Dans un entretien, Louis Arnaud confie que la situation dans la prison est tragique. « À la prison d’Evin, j’étais détenu dans la section 209, consacrée aux prisonniers politiques. Cet endroit est un abattoir. Les gens y sont jetés dans des cellules sans fenêtre, sans lit, dépouillés de tout. Nous vivons en permanence sous des lumières qui ne s’éteignent jamais, ce qui brouille notre perception du temps », décrit-il. Arnaud évoque également l’historique de violence exacerbée de l’Iran envers les prisonniers pendant les conflits, soulignant la crainte que des exécutions aient lieu dans l’ombre. »Chaque guerre leur donne un prétexte pour accroître les violences. La grande peur est que des prisonniers politiques soient exécutés secrètement, sans que leur famille en soit informée », ajoute-t-il.

Arnaud exprime sa crainte que le régime n’utilise des actes de violence envers ces prisonniers pour maintenir la population dans un climat de terreur. « Ce climat de guerre offre une occasion au régime pour se débarrasser de ses opposants », explique-t-il. Actuellement, les prisonniers sont plus vulnérables que jamais, coincés dans leurs cellules, grands oubliés d’une guerre qui fait rage autour d’eux.

Louis Arnaud souligne l’inaction des autorités vis-à-vis de ces prisonniers. « Alors que les habitants du quartier de la prison d’Evin sont évacués, les prisonniers restent confinés, sans protection. Ils risquent d’être laissés pour compte, comme cela s’est produit lors des bombardements précédents », dit-il, évoquant la guerre de 12 jours entre l’Iran et Israël en juin 2025, où certains prisonniers avaient été blessés ou tués, alors que le personnel pénitentiaire avait été évacué.

En apprenant que certains personnels de la prison ont quitté les lieux, il s’inquiète : « Le scénario le plus inquiétant serait que les détenus soient cachés dans des lieux secrets pour être utilisés comme boucliers humains. » Concernant les relations qu’il entretient avec d’autres prisonniers politiques, Arnaud explique qu’il a côtoyé des personnes issues de divers milieux sociaux, unies par leur désir de liberté et de dignité. « Ce sont des figures brillantes de notre société. Ils continuent leur lutte malgré les années de détention », témoigne-t-il.

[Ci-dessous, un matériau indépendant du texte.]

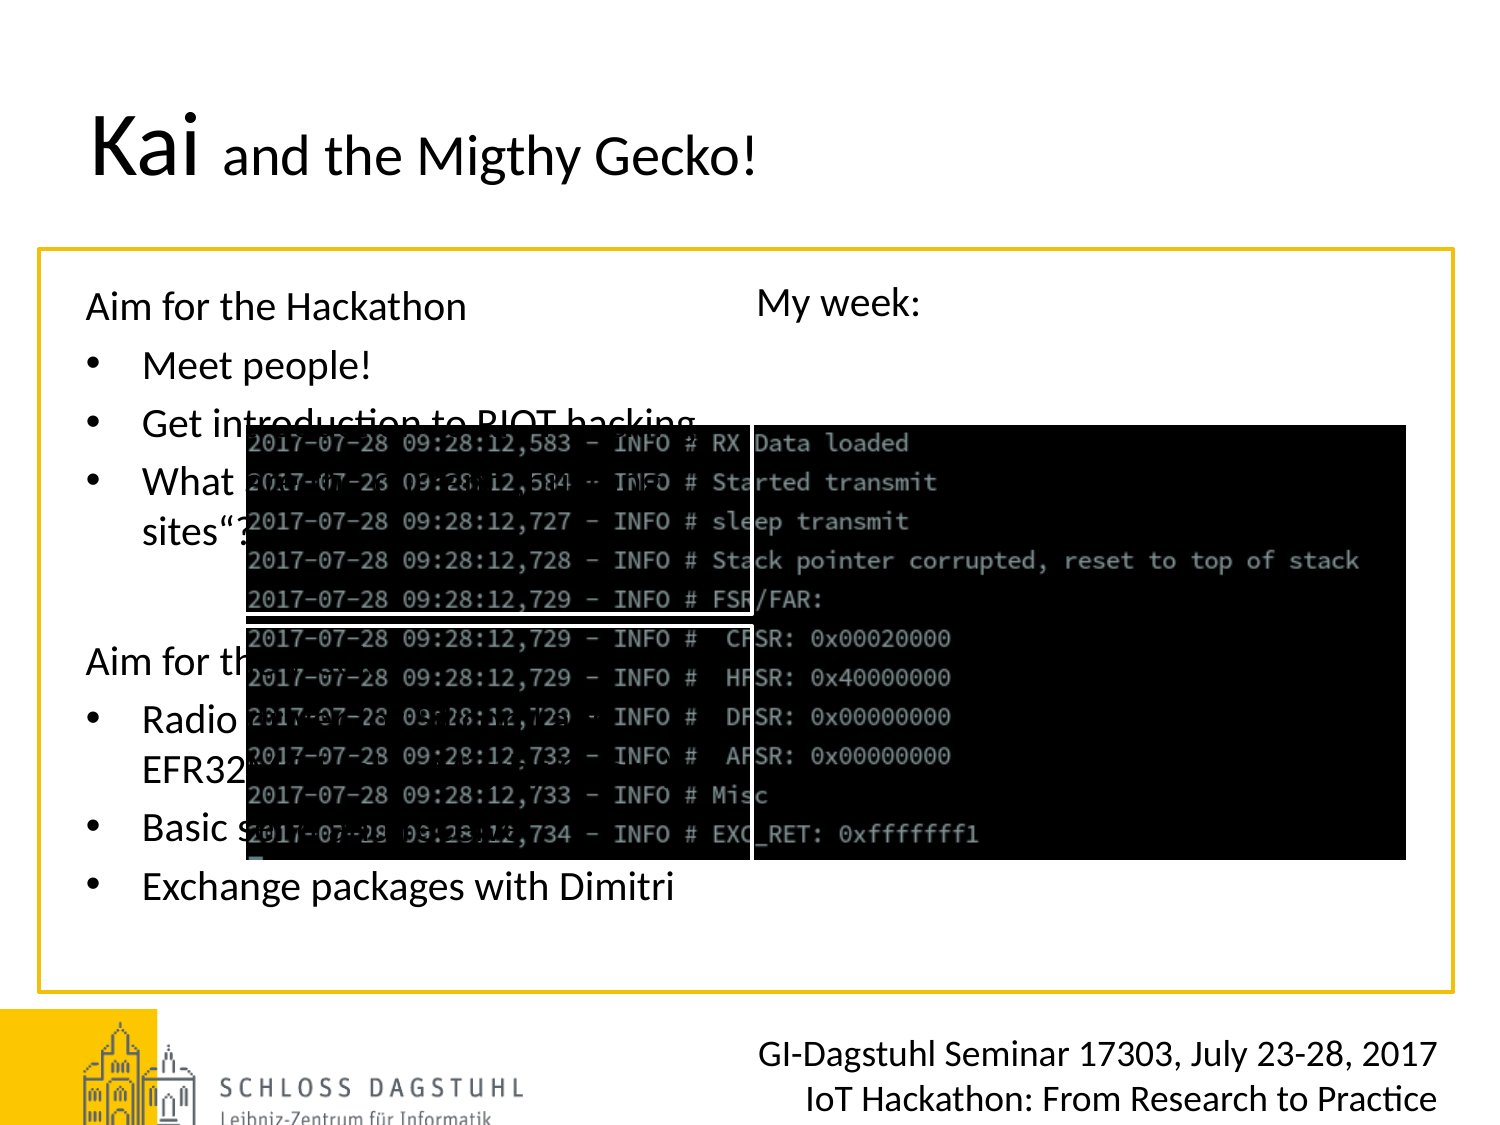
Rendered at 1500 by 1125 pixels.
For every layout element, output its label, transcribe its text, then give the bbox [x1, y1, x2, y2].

text_box Aim for the week Radio driver for Silicon Labs EFR32MG1 (aka. Migthy Gecko) Basic send and receive Exchange packages with Dimitri [70, 625, 752, 969]
text_box Aim for the Hackathon Meet people! Get introduction to RIOT hacking What are the current „building sites“? [70, 271, 752, 615]
picture [246, 425, 1406, 860]
picture [0, 1009, 523, 1125]
text_box My week: [741, 266, 1424, 809]
title Kai and the Migthy Gecko! [75, 45, 856, 233]
text_box GI-Dagstuhl Seminar 17303, July 23-28, 2017 IoT Hackathon: From Research to Practice [559, 1021, 1454, 1125]
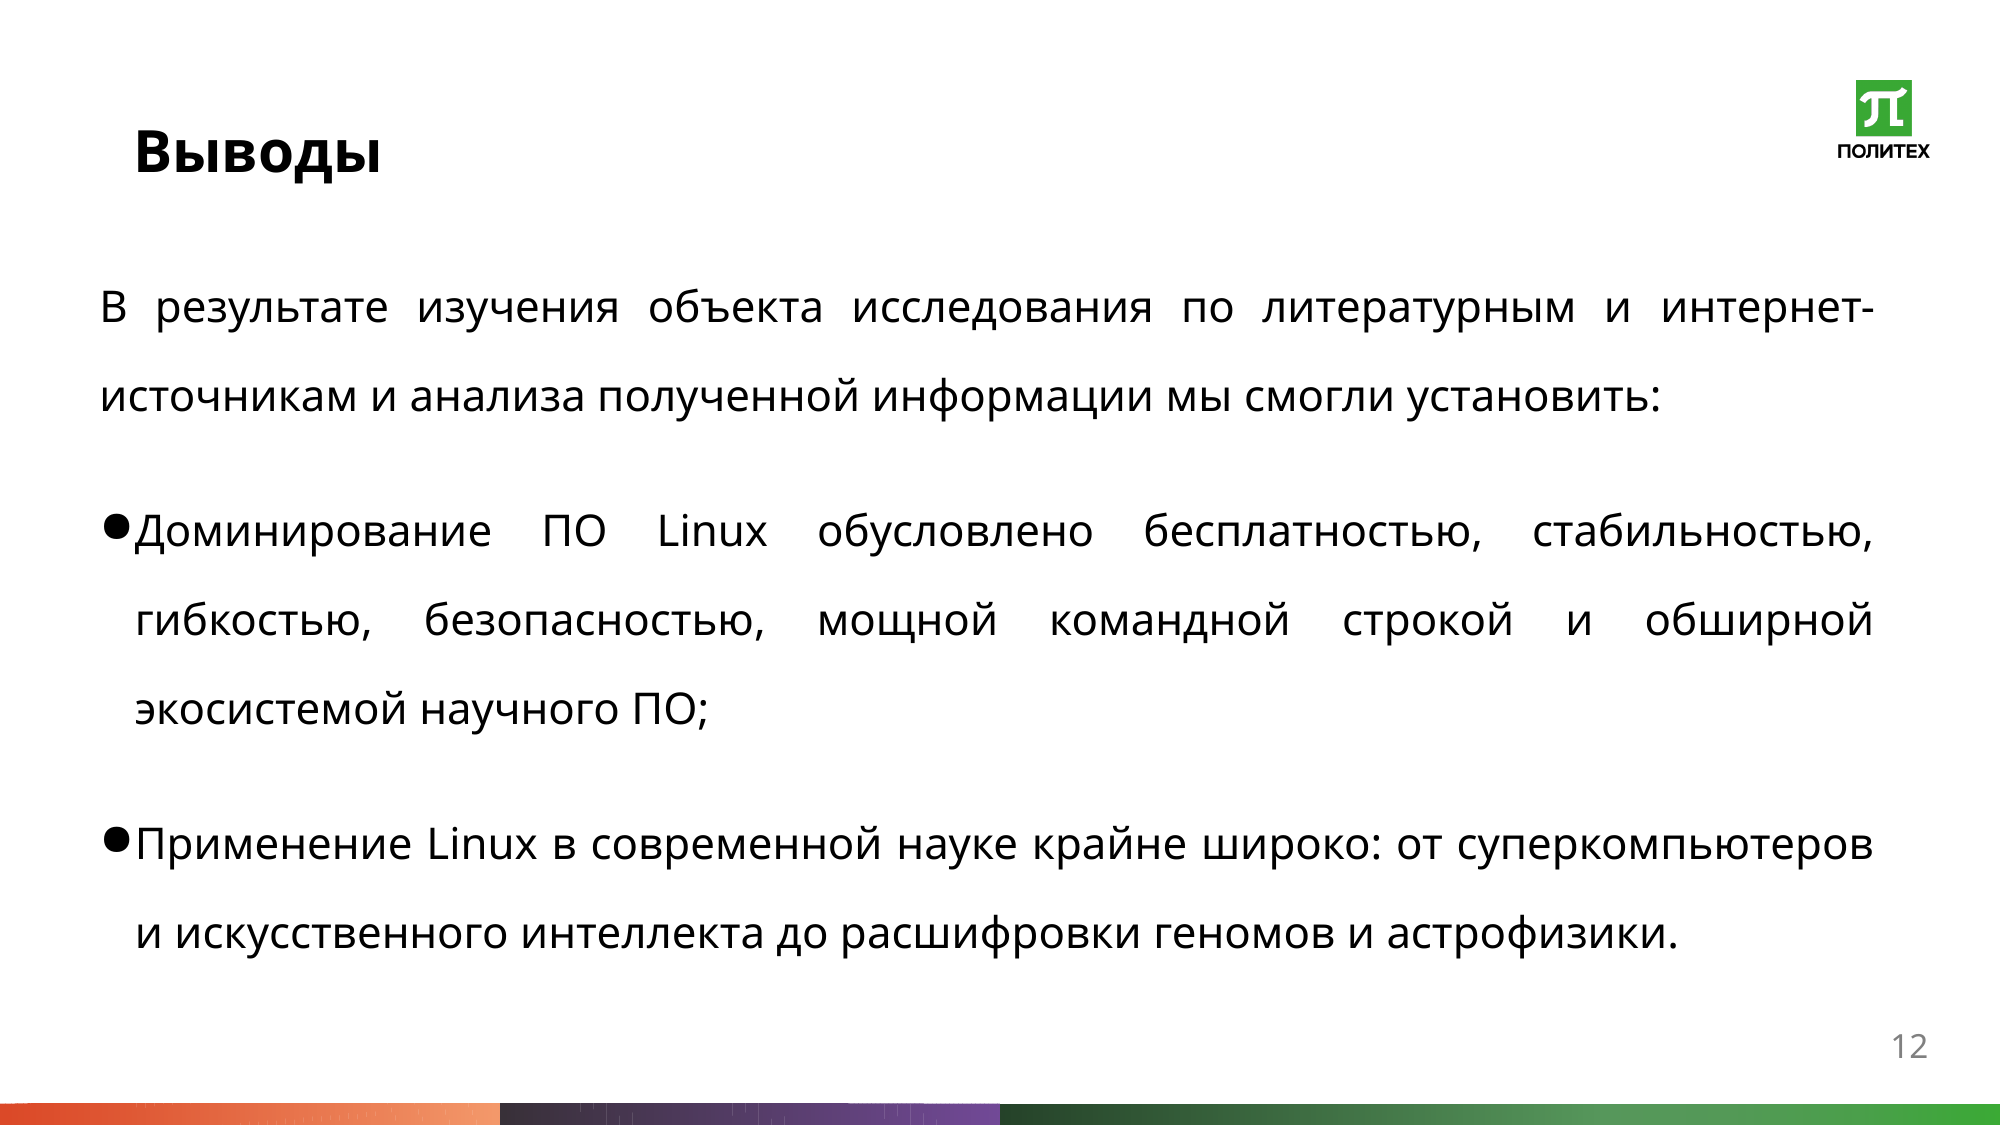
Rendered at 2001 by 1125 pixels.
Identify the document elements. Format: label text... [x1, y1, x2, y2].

text_box Выводы [118, 114, 1822, 215]
picture [1838, 80, 1930, 158]
text_box В результате изучения объекта исследования по литературным и интернет-источникам и анализа полученной информации мы смогли установить: Доминирование ПО Linux обусловлено бесплатностью, стабильностью, гибкостью, безопасностью, мощной командной строкой и обширной экосистемой научного ПО; Применение Linux в современной науке крайне широко: от суперкомпьютеров и искусственного интеллекта до расшифровки геномов и астрофизики. [99, 245, 1876, 1097]
slide_number <номер> [1876, 1018, 1944, 1079]
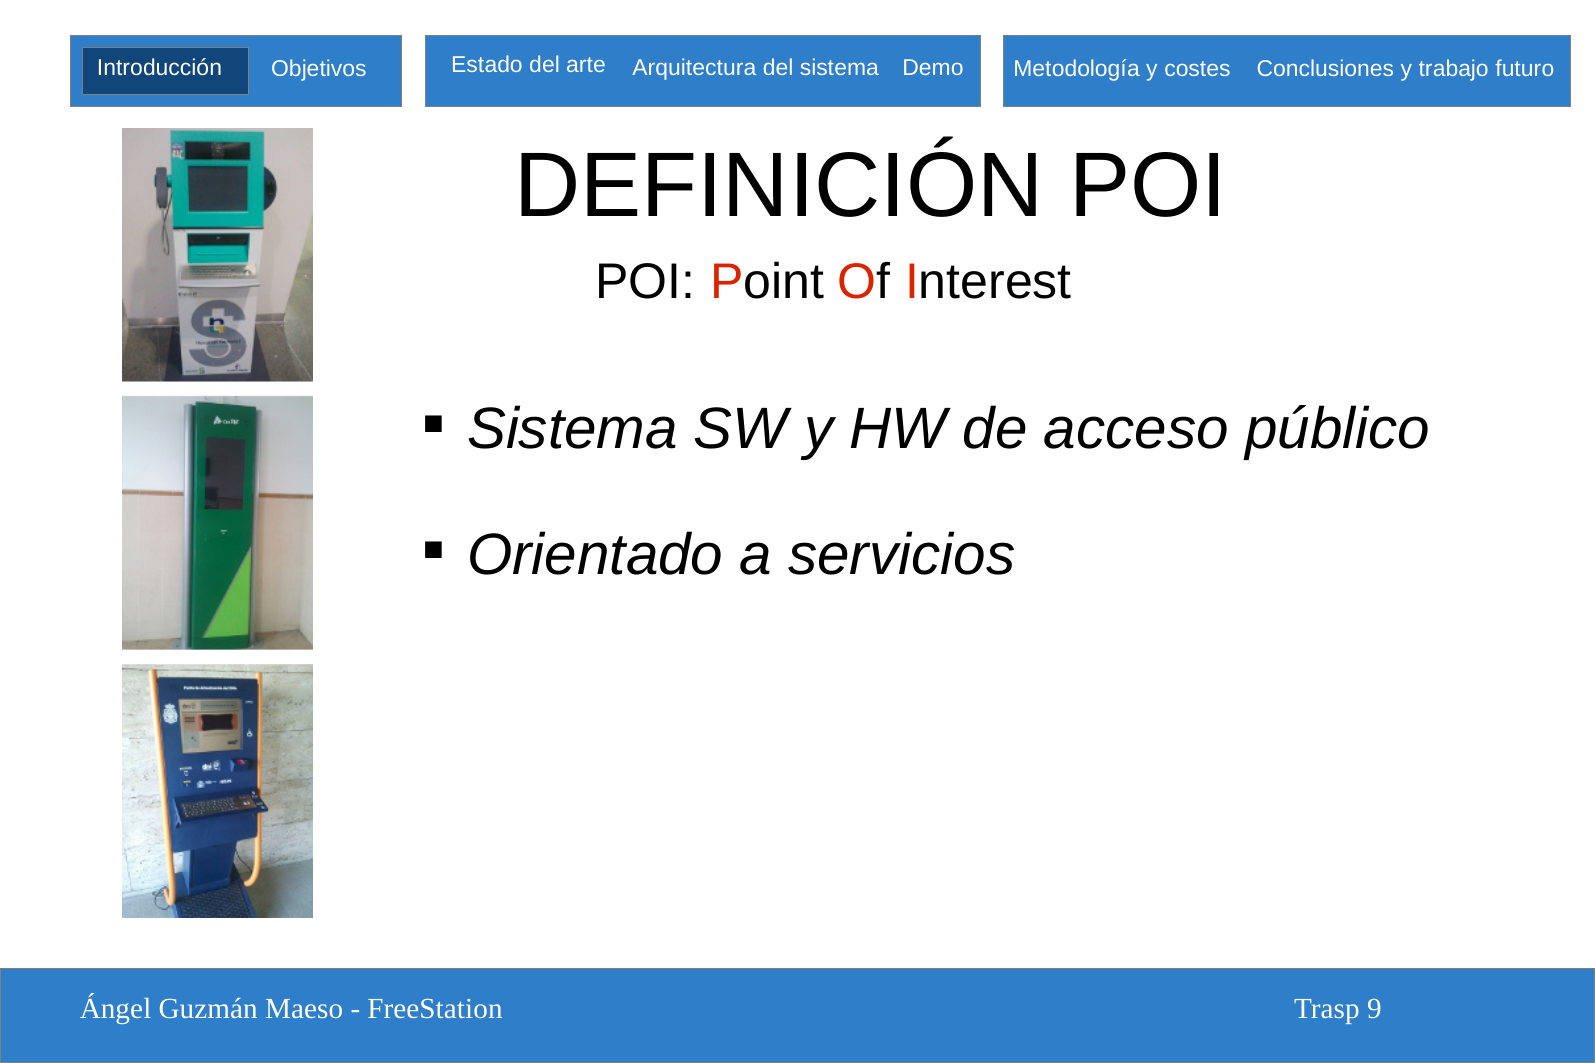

Bien qu’il ne puisse plus avoir de nouvelles de ces prisonniers, Arnaud reste en contact avec le désespoir de son peuple. « Il est difficile de concevoir le niveau de désespoir des Iraniens », souligne-t-il. « Malgré les difficultés, ils continuent de se lever, comme ils l’ont fait pendant le mouvement ‘Femme, Vie, Liberté’. Ils sont coincés entre le désir de liberté et la réalité d’un régime oppressif. » Aujourd’hui, les Iraniens espèrent que les frappes extérieures affaibliront le régime, tout en étant conscients des risques que cela comporte.

Le futur semble incertain. « Je suis pessimiste sur la suite. Les Gardiens de la révolution peuvent être affaiblis, mais ils n’ont pas besoin de grand-chose pour réprimer encore leur population », conclut Louis Arnaud. Ces crises ne font qu’aggraver une situation déjà désespérée pour des milliers de prisonniers en Iran.